Extracted data entries
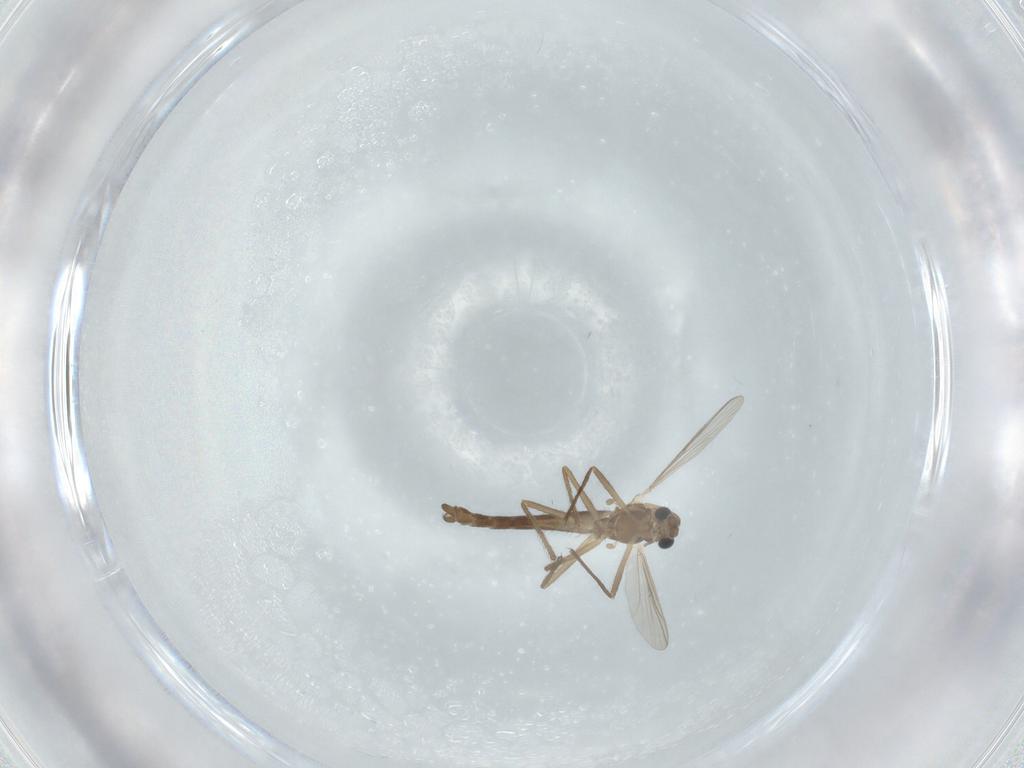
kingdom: Animalia
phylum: Arthropoda
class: Insecta
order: Diptera
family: Chironomidae
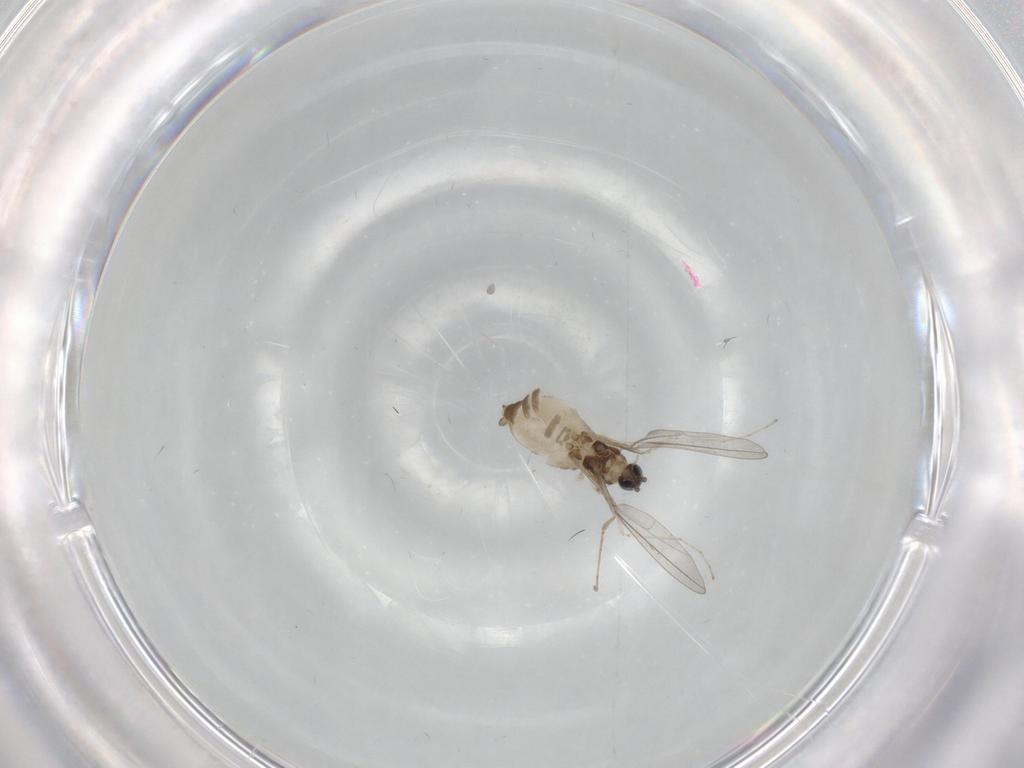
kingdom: Animalia
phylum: Arthropoda
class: Insecta
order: Diptera
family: Cecidomyiidae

- TASK
Please rename "phylum" to "division" throughout the listing and write out its lines again, changing nothing else and leaving out the pictures.

- CORRECT RESULT
kingdom: Animalia
division: Arthropoda
class: Insecta
order: Diptera
family: Chironomidae
kingdom: Animalia
division: Arthropoda
class: Insecta
order: Diptera
family: Cecidomyiidae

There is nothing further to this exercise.